Task requirements: Copy the material word for word, starting with its first line and going on through the line with "Jul 2, 2026 | kanpur", with both ends included.

START Extracted data

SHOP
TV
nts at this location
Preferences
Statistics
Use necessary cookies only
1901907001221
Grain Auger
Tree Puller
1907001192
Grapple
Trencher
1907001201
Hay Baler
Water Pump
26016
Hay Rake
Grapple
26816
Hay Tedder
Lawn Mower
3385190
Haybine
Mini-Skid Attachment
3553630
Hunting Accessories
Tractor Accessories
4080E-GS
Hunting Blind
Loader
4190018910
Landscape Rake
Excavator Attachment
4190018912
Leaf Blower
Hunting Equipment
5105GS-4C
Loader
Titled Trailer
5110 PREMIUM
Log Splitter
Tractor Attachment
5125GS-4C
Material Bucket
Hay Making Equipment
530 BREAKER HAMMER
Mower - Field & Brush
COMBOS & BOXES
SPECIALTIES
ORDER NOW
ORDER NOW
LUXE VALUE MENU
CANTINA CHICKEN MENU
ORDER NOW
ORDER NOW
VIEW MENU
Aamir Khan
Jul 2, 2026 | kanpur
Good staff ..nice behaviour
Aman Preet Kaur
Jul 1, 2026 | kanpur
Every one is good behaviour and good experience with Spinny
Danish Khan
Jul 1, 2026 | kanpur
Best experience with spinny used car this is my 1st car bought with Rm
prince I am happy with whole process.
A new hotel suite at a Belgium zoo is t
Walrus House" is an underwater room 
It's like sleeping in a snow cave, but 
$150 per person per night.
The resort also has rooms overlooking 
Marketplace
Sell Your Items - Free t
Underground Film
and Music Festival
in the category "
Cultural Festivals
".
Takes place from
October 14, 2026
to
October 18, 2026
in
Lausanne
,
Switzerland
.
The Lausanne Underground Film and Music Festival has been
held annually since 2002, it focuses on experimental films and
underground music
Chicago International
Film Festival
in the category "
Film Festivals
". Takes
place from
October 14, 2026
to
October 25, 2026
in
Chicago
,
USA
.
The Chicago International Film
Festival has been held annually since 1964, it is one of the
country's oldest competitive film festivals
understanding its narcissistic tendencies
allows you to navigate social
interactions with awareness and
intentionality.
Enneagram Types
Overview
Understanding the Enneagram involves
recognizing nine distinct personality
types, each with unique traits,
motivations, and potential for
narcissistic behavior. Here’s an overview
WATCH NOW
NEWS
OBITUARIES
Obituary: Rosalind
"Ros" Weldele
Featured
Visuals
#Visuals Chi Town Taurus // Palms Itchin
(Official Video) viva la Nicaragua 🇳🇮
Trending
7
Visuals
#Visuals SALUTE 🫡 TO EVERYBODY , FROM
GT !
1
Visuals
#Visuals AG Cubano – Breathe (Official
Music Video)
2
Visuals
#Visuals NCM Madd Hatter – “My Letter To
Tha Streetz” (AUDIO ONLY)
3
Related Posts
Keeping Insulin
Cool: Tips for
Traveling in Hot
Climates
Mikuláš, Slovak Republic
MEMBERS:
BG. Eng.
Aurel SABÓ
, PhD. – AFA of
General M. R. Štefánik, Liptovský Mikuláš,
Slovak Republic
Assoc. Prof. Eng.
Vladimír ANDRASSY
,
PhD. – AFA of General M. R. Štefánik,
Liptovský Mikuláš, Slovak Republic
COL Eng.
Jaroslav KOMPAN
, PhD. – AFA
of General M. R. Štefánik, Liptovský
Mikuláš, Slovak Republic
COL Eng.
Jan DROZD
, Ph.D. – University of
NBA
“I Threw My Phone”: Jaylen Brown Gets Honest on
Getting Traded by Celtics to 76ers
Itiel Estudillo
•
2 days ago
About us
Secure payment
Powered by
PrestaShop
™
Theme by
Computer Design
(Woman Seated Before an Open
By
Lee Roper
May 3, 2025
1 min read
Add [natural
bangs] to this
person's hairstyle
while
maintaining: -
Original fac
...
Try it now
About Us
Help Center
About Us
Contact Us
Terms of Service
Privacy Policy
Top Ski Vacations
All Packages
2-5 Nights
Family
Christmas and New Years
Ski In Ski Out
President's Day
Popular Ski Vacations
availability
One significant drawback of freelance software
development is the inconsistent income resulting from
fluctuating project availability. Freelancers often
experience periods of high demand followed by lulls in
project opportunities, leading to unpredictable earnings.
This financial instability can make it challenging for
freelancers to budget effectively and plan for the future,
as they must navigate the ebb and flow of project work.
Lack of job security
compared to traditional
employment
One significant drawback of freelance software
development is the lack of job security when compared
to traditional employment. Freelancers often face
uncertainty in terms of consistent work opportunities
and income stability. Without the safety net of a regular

END Extracted data

Answer section:
SHOP
TV
nts at this location
Preferences
Statistics
Use necessary cookies only
1901907001221
Grain Auger
Tree Puller
1907001192
Grapple
Trencher
1907001201
Hay Baler
Water Pump
26016
Hay Rake
Grapple
26816
Hay Tedder
Lawn Mower
3385190
Haybine
Mini-Skid Attachment
3553630
Hunting Accessories
Tractor Accessories
4080E-GS
Hunting Blind
Loader
4190018910
Landscape Rake
Excavator Attachment
4190018912
Leaf Blower
Hunting Equipment
5105GS-4C
Loader
Titled Trailer
5110 PREMIUM
Log Splitter
Tractor Attachment
5125GS-4C
Material Bucket
Hay Making Equipment
530 BREAKER HAMMER
Mower - Field & Brush
COMBOS & BOXES
SPECIALTIES
ORDER NOW
ORDER NOW
LUXE VALUE MENU
CANTINA CHICKEN MENU
ORDER NOW
ORDER NOW
VIEW MENU
Aamir Khan
Jul 2, 2026 | kanpur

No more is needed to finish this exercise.